Any effort to increase the number of consecutive hours resident physicians can work without sleep threatens the health of both residents and their patients, and should be rejected. Substantial evidence shows that sleep deprivation due to excessively long work shifts increases the risk of motor vehicle accidents, depression, and needle-stick and other injuries that can expose residents to bloodborne pathogens. Depriving medical residents of sleep also exposes their patients to an increased risk of medical errors, which can lead to patient injury and death.

The ACGME’s awareness of these known harms to residents and patients caused by excessively long physician resident work hours led it to tighten work-hour restrictions in 2011. The organization mandated a 16-consecutive-hour cap on shifts for first-year residents, a 28-consecutive-hour cap on shifts for all other residents and a minimum eight-hour time off between work shifts for all residents.

Those attacking the ACGME’s current resident work-hour restrictions argue that the limits actually increase medical errors by increasing the frequency of patient handoffs between medical residents. However, there is no valid evidence from well-designed studies to support these assertions.

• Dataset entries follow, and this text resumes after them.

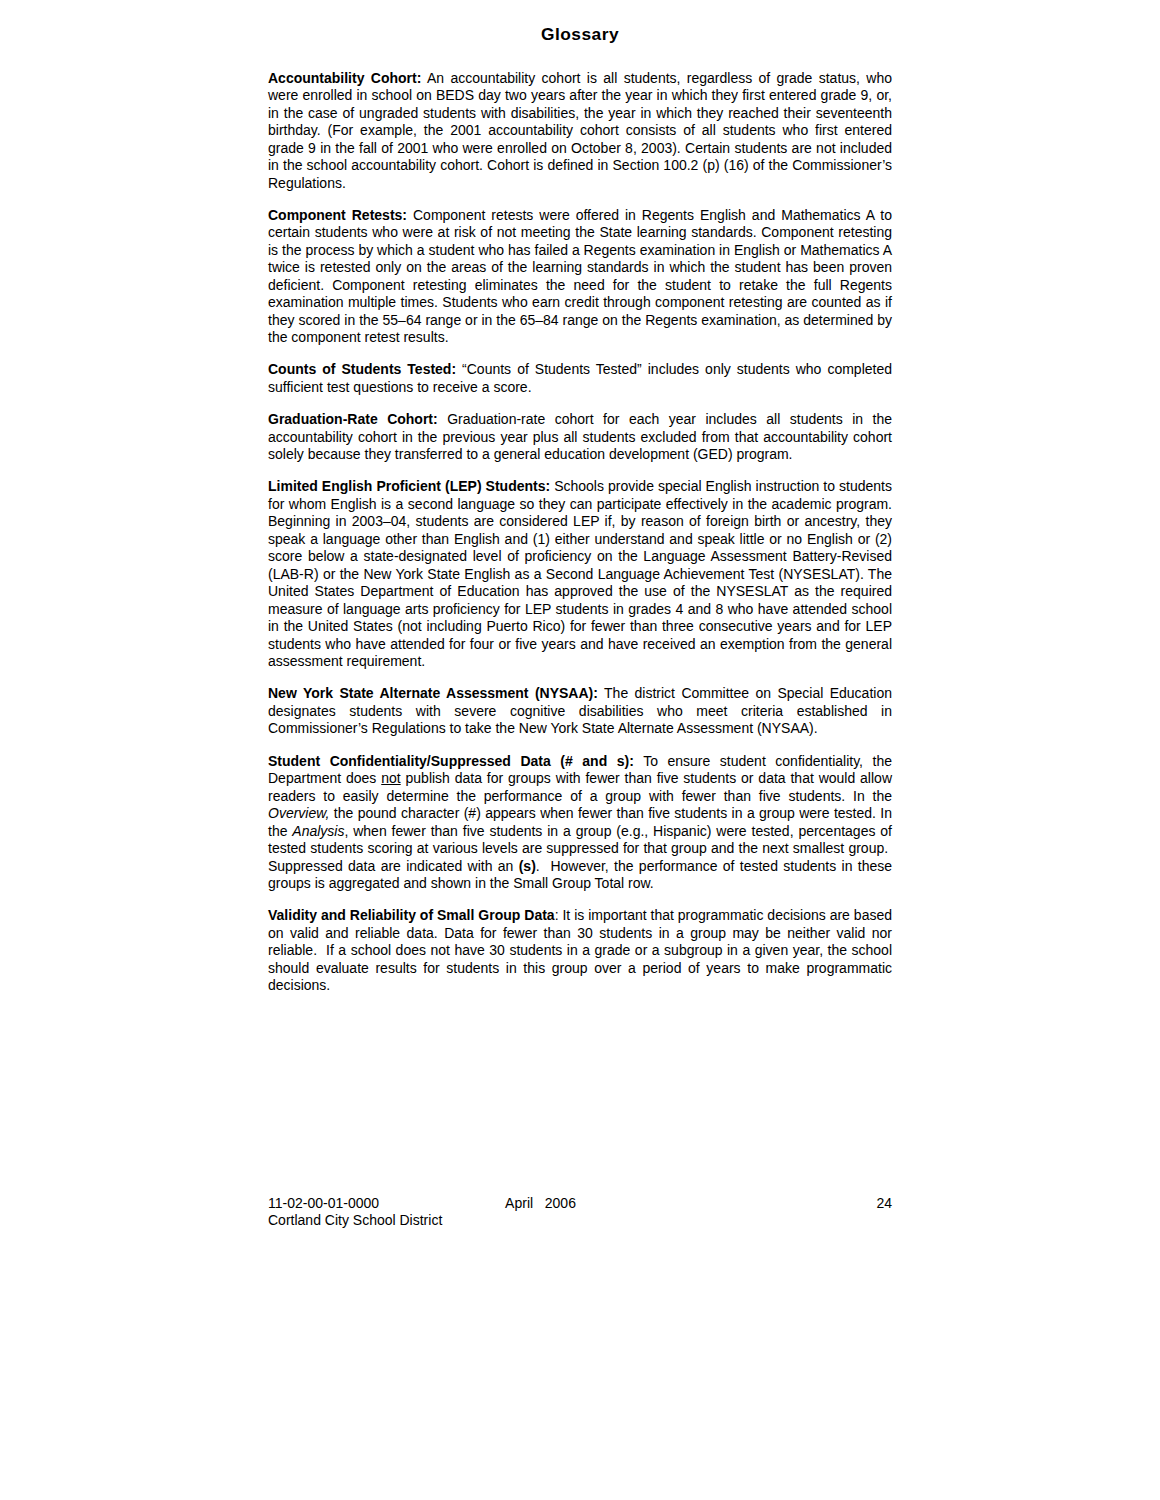Glossary
Accountability Cohort: An accountability cohort is all students, regardless of grade status, who were enrolled in school on BEDS day two years after the year in which they first entered grade 9, or, in the case of ungraded students with disabilities, the year in which they reached their seventeenth birthday. (For example, the 2001 accountability cohort consists of all students who first entered grade 9 in the fall of 2001 who were enrolled on October 8, 2003). Certain students are not included in the school accountability cohort. Cohort is defined in Section 100.2 (p) (16) of the Commissioner’s Regulations.
Component Retests: Component retests were offered in Regents English and Mathematics A to certain students who were at risk of not meeting the State learning standards. Component retesting is the process by which a student who has failed a Regents examination in English or Mathematics A twice is retested only on the areas of the learning standards in which the student has been proven deficient. Component retesting eliminates the need for the student to retake the full Regents examination multiple times. Students who earn credit through component retesting are counted as if they scored in the 55–64 range or in the 65–84 range on the Regents examination, as determined by the component retest results.
Counts of Students Tested: “Counts of Students Tested” includes only students who completed sufficient test questions to receive a score.
Graduation-Rate Cohort: Graduation-rate cohort for each year includes all students in the accountability cohort in the previous year plus all students excluded from that accountability cohort solely because they transferred to a general education development (GED) program.
Limited English Proficient (LEP) Students: Schools provide special English instruction to students for whom English is a second language so they can participate effectively in the academic program. Beginning in 2003–04, students are considered LEP if, by reason of foreign birth or ancestry, they speak a language other than English and (1) either understand and speak little or no English or (2) score below a state-designated level of proficiency on the Language Assessment Battery-Revised (LAB-R) or the New York State English as a Second Language Achievement Test (NYSESLAT). The United States Department of Education has approved the use of the NYSESLAT as the required measure of language arts proficiency for LEP students in grades 4 and 8 who have attended school in the United States (not including Puerto Rico) for fewer than three consecutive years and for LEP students who have attended for four or five years and have received an exemption from the general assessment requirement.
New York State Alternate Assessment (NYSAA): The district Committee on Special Education designates students with severe cognitive disabilities who meet criteria established in Commissioner’s Regulations to take the New York State Alternate Assessment (NYSAA).
Student Confidentiality/Suppressed Data (# and s): To ensure student confidentiality, the Department does not publish data for groups with fewer than five students or data that would allow readers to easily determine the performance of a group with fewer than five students. In the Overview, the pound character (#) appears when fewer than five students in a group were tested. In the Analysis, when fewer than five students in a group (e.g., Hispanic) were tested, percentages of tested students scoring at various levels are suppressed for that group and the next smallest group. Suppressed data are indicated with an (s). However, the performance of tested students in these groups is aggregated and shown in the Small Group Total row.
Validity and Reliability of Small Group Data: It is important that programmatic decisions are based on valid and reliable data. Data for fewer than 30 students in a group may be neither valid nor reliable. If a school does not have 30 students in a grade or a subgroup in a given year, the school should evaluate results for students in this group over a period of years to make programmatic decisions.
| 11-02-00-01-0000 Cortland City School District | April 2006 | 24 |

In fact, the most rigorous trial to-date of the effects of different work shift lengths found that reducing first-year residents’ shifts to 16 hours or less reduced the frequency of serious medical errors.

Of note, the ACGME provided funding for two clinical trials, known as the FIRST and iCOMPARE trials. These were designed to compare death and injury rates of patients cared for by residents randomly assigned to work shifts that comply with the current ACGME limits versus residents working longer hours (28 or more hours for first-year residents). These trials, conducted in hospitals throughout the country, are highly unethical, poorly designed and biased by the researchers’ desire to create evidence that can be used to support their underlying agenda to lift the ACGME’s 2011 protective limits.

Now is not the time to force residents to work longer hours. The ACGME instead should strengthen patient and medical resident safety by, among other measures, expanding the current16-consecutive-hour cap on work shifts for first-year residents to all residents.

To address concerns about problems related to patient handoffs, the ACGME should mandate new standards for ensuring that residents are trained on how to implement handoffs in a consistent, standardized and effective fashion and require that attending physicians supervise and confirm the adequacy of such handoffs.